Tenant compte des profondes réticences d’une population attachée au pacifisme constitutionnel, les lois sont soumises à de strictes conditions. Elles sont triples pour exercer le droit à l’autodéfense collective. Si une nation amie est attaquée, il faut que la menace engage la survie du Japon; qu’il n’y ait pas d’autres moyens appropriés pour repousser l’attaque et que l’utilisation de la force soit limitée au minimum nécessaire.

Lois inconstitutionnelles ?

Malgré ces précautions, les lois restent très impopulaires. Katsuya Okada, le chef du parti démocrate, le principal mouvement d’opposition, a réagi avec virulence lundi : « Le premier ministre Abe a modifié l’interprétation de la Constitution par la force », a-t-il déclaré.
De plus, un sondage Kyodo News réalisé samedi et dimanche a montré que 49,9 % des sondés sont opposés aux lois, alors que 39,0 % les apprécient. Enfin, une enquête Kyodo de juin dernier a même révélé que 56,7 % considèrent les projets de loi de sécurité comme inconstitutionnels.

De nombreux juristes veulent y mettre fin. L’Association des personnes qui intentent des poursuites contre la constitutionnalité des lois sur la sécurité (« Anpohosei Ikensosho no Kai« ), qui regroupe 600 avocats, veut déposer plainte contre la constitutionnalité des lois. Sa première plainte sera déposée à la Cour du district de Tokyo en avril, d’autres sont prévues dans 14 lieux différents à travers l’archipel. Grâce à leur action en justice, les membres envisagent deux scénarios. D’un côté, ils poursuivent le gouvernement et exigent une compensation pour les dommages psychologiques subis en soutenant que leur « droit à une existence pacifique », et d’autres droits qui sont garantis par la Constitution, ont été violés par les lois de sécurité. De l’autre, ils exigent l’arrêt des activités élargies des FAD en vertu des lois sur la sécurité, y compris le fait de venir en aide à des alliés du Japon à l’étranger. Il est cependant peu probable que leurs actions parviennent à leurs fins..

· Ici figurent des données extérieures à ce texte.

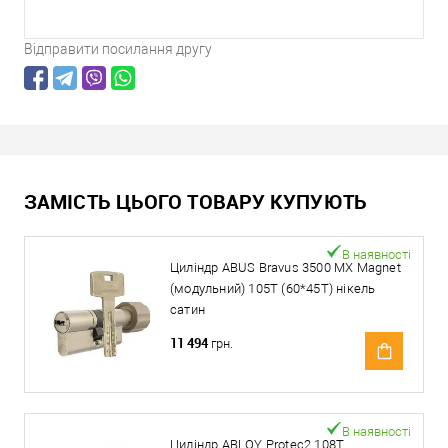
Відправити посилання другу
ЗАМІСТЬ ЦЬОГО ТОВАРУ КУПУЮТЬ
В наявності
Циліндр ABUS Bravus 3500 MX Magnet
(модульний) 105T (60*45T) нікель
сатин
11 494
грн.
В наявності
Циліндр ABLOY Protec2 108T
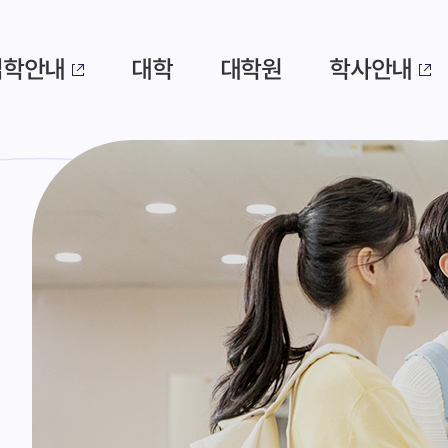
입학안내
대학
대학원
학사안내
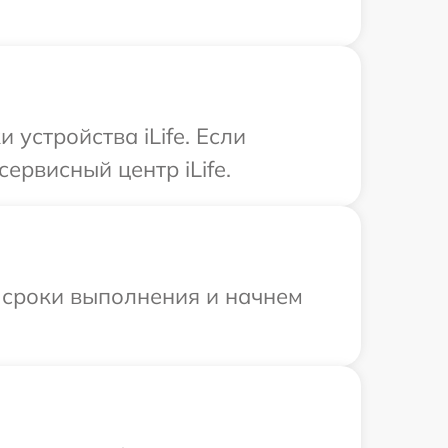
устройства iLife. Если
ервисный центр iLife.
 сроки выполнения и начнем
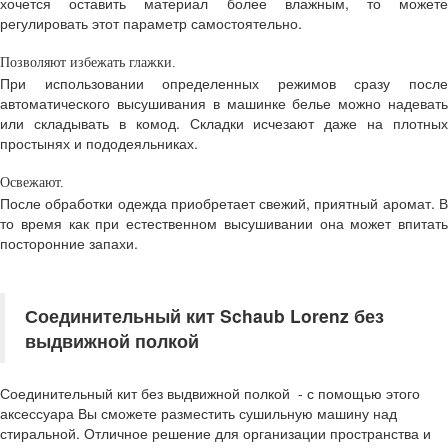
хочется оставить материал более влажным, то можете
регулировать этот параметр самостоятельно.
Позволяют избежать глажки.
При использовании определенных режимов сразу после
автоматического высушивания в машинке белье можно надевать
или складывать в комод. Складки исчезают даже на плотных
простынях и пододеяльниках.
Освежают.
После обработки одежда приобретает свежий, приятный аромат. В
то время как при естественном высушивании она может впитать
посторонние запахи.
Соединительный кит Schaub Lorenz без
выдвижной полкой
Соединительный кит без выдвижной полкой - с помощью этого
аксессуара Вы сможете разместить сушильную машину над
стиральной. Отличное решение для организации пространства и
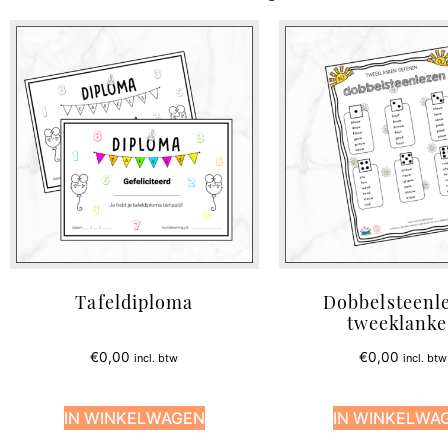
Tafeldiploma
Dobbelsteenl
tweeklank
€
0,00
€
0,00
incl. btw
incl. btw
IN WINKELWAGEN
IN WINKELWA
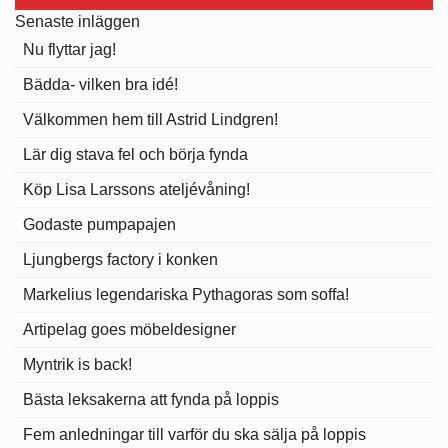
Senaste inläggen
Nu flyttar jag!
Bädda- vilken bra idé!
Välkommen hem till Astrid Lindgren!
Lär dig stava fel och börja fynda
Köp Lisa Larssons ateljévåning!
Godaste pumpapajen
Ljungbergs factory i konken
Markelius legendariska Pythagoras som soffa!
Artipelag goes möbeldesigner
Myntrik is back!
Bästa leksakerna att fynda på loppis
Fem anledningar till varför du ska sälja på loppis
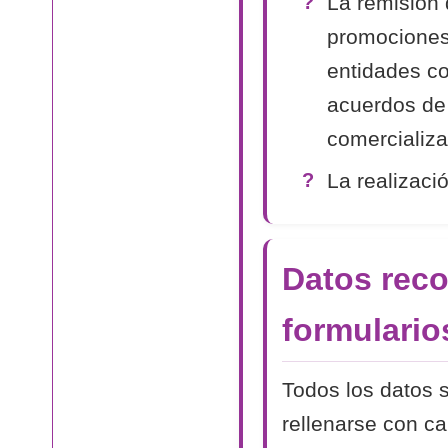
La remisión 
promociones
entidades co
acuerdos de
comercializa
La realizaci
Datos reco
formulario
Todos los datos s
rellenarse con c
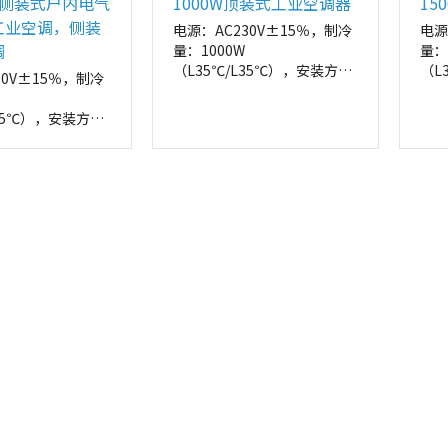
流侧装式户内电气
1000W顶装式工业空调器
15
工业空调，侧装
电源：AC230V±15％，制冷
电源
调
量：1000W
量：
（L35℃/L35℃），安装方
（L
30V±15％，制冷
式：顶装
式：
外形尺寸：
外形
L35℃），安装方
412*1112*175（W*H*D，
412
mm）
mm
175（W*H*D，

D’autre part, la mobilisation populaire sera-t-elle suffisante ? Certes, des rassemblements d’opposants ont eu lieu en fin de semaine dernière tout comme lundi, et un autre était prévu mardi soir à Tokyo. Mais tout comme les importantes manifestations de l’été 2015, exceptionnelles au Japon, ils n’ont pas d’effet sur la volonté du Premier ministre de renforcer la défense du pays, dont le budget progresse continûment depuis l’arrivée au pouvoir de ce libéral-démocrate en décembre 2012.Par ailleurs, le mois dernier, un sondage a montré que 47,0 % des Japonais sondés étaient contre la mise au rebut des lois de sécurité alors que 38,1 % avaient une opinion contraire. C’est que les menaces sur l’archipel – programme nucléaire et balistique nord-coréen, développement accéléré de la défense chinoise et de ses revendications territoriales qui provoquent une véritable défiance vis-à-vis du voisin chinois – inquiètent tant le gouvernement de Tokyo que ses administrés.

Au final, Tokyo muscle sa défense. Le Japon a ouvert lundi une station radar en mer de Chine orientale à proximité de Taïwan et du groupe d’îles contestées des Senkaku que la Chine dispute au Japon, ce qui lui donne une capacité permanente de recueil et collecte de renseignements. Le radar est déployé sur l’île de Yonaguni, dans la préfecture d’Okinawa, à seulement 150 kilomètres des Senkaku. Au cours des cinq prochaines années, le Japon va accroître d’environ un cinquième la présence des FAD en mer de Chine orientale, la portant à près de 10 000 soldats. Il projette aussi d’y adjoindre des batteries de missiles, notamment terre-mer, qui permettront de déployer un rideau défensif le long de la chaîne d’îles environnante, un obstacle de taille à la marine de guerre chinoise pour accéder à la haute mer en cas de conflit.